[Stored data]
****

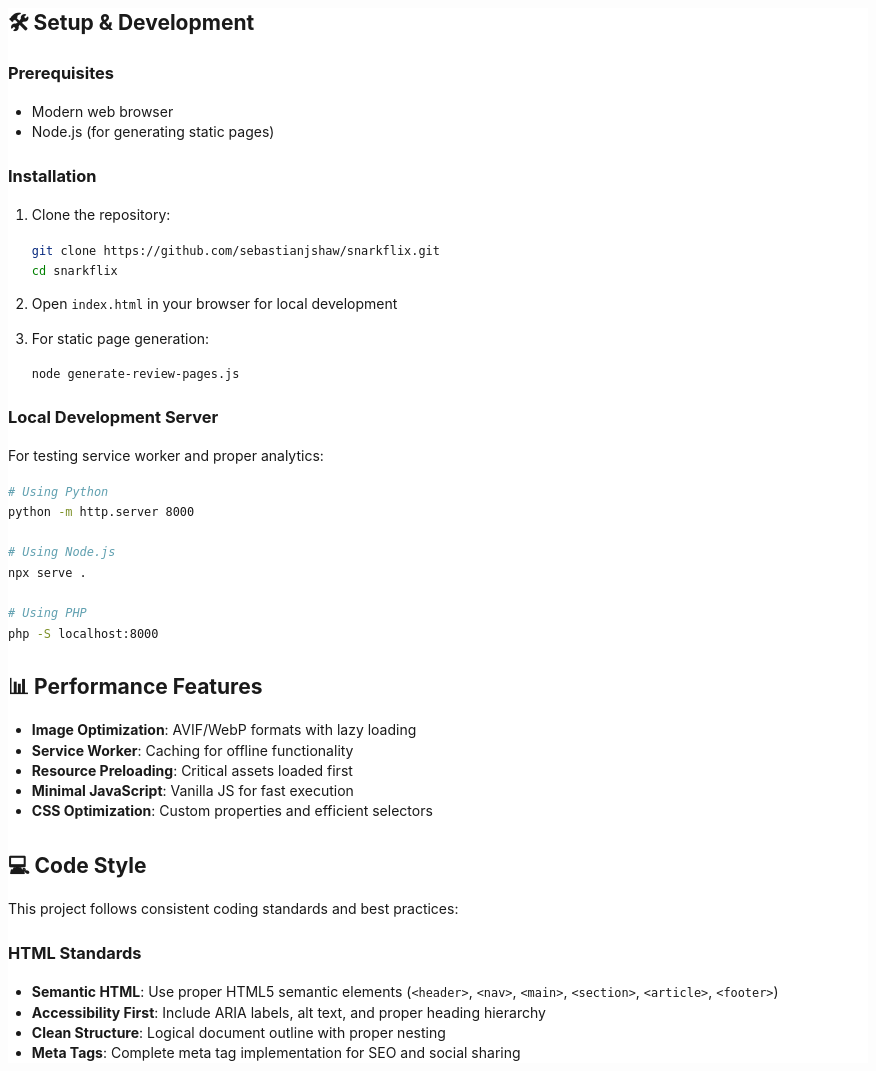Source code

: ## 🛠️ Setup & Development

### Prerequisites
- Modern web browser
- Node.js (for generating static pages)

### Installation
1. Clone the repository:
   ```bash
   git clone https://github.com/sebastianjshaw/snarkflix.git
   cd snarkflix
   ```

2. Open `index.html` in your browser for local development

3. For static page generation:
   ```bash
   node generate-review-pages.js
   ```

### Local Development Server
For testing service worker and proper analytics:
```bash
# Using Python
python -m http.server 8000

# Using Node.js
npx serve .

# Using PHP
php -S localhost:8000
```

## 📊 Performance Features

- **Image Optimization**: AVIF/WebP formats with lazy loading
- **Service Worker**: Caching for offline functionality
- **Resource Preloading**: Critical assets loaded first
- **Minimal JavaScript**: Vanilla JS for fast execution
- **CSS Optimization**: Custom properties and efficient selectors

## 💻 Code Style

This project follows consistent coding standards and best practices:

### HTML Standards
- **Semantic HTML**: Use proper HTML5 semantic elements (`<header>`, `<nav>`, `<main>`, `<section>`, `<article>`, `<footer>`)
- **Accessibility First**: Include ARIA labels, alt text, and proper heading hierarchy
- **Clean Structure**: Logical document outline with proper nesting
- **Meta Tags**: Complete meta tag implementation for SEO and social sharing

****

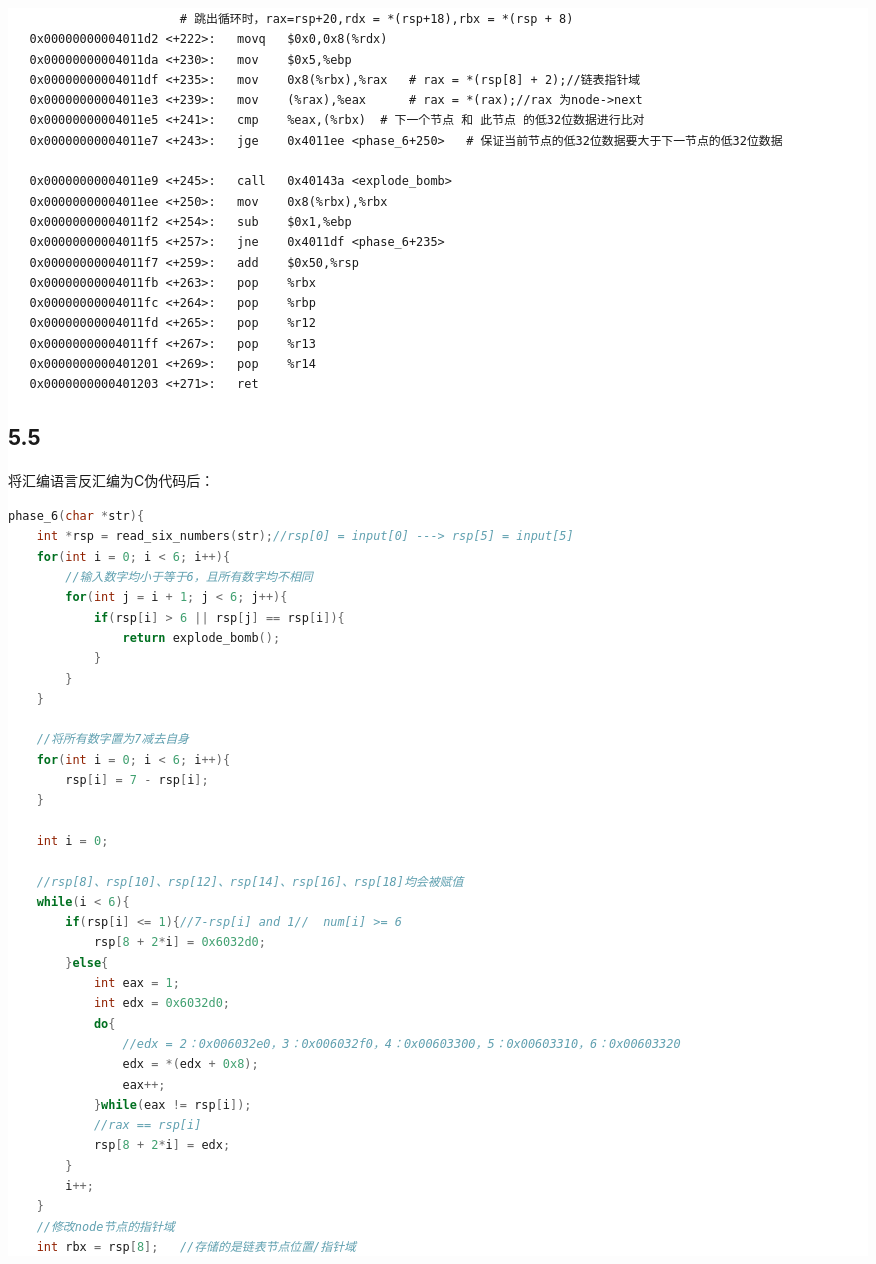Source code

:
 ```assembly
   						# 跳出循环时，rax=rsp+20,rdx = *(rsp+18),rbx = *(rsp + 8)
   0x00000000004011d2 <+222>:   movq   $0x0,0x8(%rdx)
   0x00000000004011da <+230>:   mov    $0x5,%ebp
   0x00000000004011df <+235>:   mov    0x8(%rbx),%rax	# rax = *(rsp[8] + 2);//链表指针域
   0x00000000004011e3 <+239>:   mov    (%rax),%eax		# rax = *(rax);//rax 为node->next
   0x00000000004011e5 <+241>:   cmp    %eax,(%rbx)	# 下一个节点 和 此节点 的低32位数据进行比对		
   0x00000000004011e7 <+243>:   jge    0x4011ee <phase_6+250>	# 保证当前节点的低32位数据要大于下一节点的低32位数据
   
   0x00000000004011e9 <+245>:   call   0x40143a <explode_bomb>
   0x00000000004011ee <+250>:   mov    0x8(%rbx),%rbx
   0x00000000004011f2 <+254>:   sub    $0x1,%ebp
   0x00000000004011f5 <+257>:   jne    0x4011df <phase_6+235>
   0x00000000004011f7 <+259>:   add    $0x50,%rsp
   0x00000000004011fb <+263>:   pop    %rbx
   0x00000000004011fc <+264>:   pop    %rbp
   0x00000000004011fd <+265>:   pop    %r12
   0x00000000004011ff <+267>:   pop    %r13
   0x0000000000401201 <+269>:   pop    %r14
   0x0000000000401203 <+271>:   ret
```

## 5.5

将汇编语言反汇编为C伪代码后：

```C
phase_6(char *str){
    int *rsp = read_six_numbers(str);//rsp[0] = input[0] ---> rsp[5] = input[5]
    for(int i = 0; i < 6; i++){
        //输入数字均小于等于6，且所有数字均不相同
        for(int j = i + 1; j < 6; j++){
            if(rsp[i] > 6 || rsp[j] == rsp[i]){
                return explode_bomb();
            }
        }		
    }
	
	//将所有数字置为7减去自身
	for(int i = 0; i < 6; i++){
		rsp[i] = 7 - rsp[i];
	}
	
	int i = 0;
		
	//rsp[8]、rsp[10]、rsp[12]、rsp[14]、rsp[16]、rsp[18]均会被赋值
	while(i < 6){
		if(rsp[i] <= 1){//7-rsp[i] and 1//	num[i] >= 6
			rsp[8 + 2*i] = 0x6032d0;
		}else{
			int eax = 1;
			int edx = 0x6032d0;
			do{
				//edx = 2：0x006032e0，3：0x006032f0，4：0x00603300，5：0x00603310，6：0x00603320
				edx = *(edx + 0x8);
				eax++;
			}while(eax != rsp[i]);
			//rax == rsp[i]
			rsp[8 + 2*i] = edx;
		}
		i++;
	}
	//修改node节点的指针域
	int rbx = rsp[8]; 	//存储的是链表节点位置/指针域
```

****

Return each line above where the word "Optimization" shows up.

- **Image Optimization**: AVIF/WebP formats with lazy loading
- **CSS Optimization**: Custom properties and efficient selectors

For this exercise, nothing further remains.